Deganawidah posted...
orcus_snake posted...
legendarylemur posted...
orcus_snake posted...
i read somwhere that korean is one of the easiest to learn becausre the people that made the language were very efficient with the structure and shit and it doesnt have billions of exceptions to the usual rules like English for example.

Yeah it's made to be easy to write for the peasants back in the days, when people spoke the language but couldn't learn to write the Chinese characters for it. However, it's considered one of the hardest languages to learn in terms of grammar. Most likely people instinctively understood the language and was hard for others to pick up


wait what, korean does not use chinese characters, that is japanese.

Japanese borrowed the chinese kanjsi and changed the reading but not the menaing of the symbols while adding hiragana and katakana for their shit, are you sure you are not confusing them?


Contemporary Korean uses Chinese characters so infrequently that you rarely have to read any, but the language can be written with them and has been written in them historically.

Korean was originally written entirely in Chinese characters (called hanja in Korean, kanji in Japanese), either fully in what is called literary Chinese (basically the way Chinese was written for educated people many centuries ago) or in a system called idu which mixed Chinese characters used for meaning with some used for purely phonetic purposes to represent Korean words or grammatical particles not found in Chinese. Hangul was invented in the 15th century as a phonetic alphabet to better suit the language.

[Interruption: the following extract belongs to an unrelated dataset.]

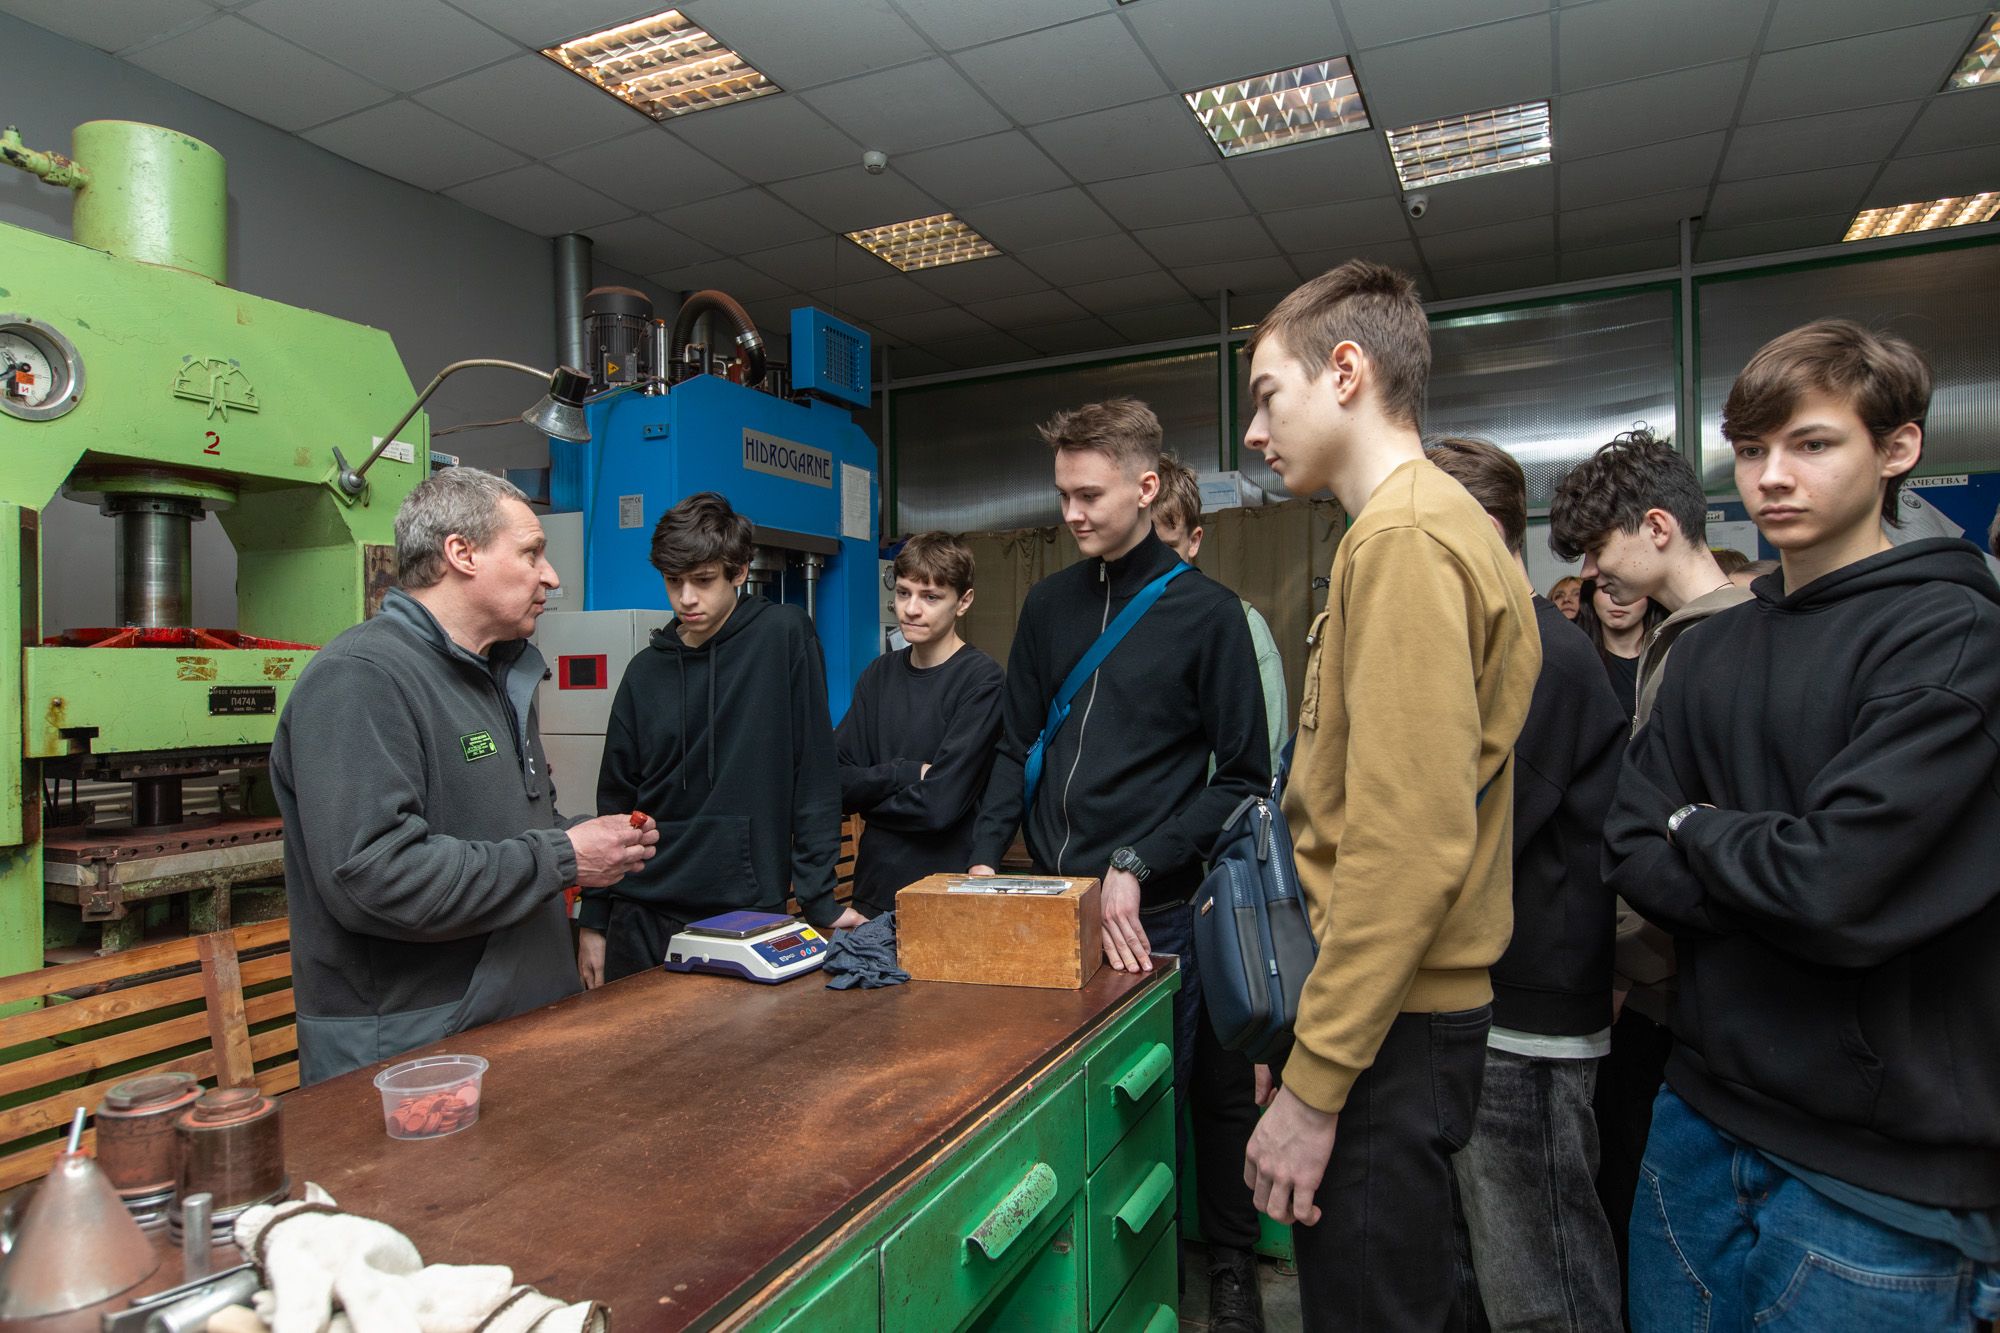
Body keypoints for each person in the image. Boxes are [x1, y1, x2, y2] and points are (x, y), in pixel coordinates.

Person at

As legendarylemur said, it was especially meant to be much easier to learn to read and write than Chinese characters and greatly increase literacy. At this time in Korean history, most people couldn't read very much outside the educated elite class and government bureaucrats.

Even after the promulgation of hangul, the educated elite and the bureaucrats continued to write primarily in Chinese characters, seeing hangul as lower class, but hangul was used by people who had less access to formal education, especially women. It was also used more during the 1592-98 Japanese invasion of Korea because they wanted to communicate things in a form that could not be easily read by the Japanese army. Hangul gradually came into greater use over the centuries. By the early to mid twentieth century, Korean was typically written with a mixture of Chinese characters (hanja) and hangul similar to the ratio of kanji to hiragana/katana in Japanese today. By the 2000s the language had come to be written almost exclusively in hangul in most situations, though you do still see some commonly known hanja appear on signs, labels, news headlines, etc. and even more are used in books and articles to provide clarification of meaning (usually in parenthesis after the hangul word).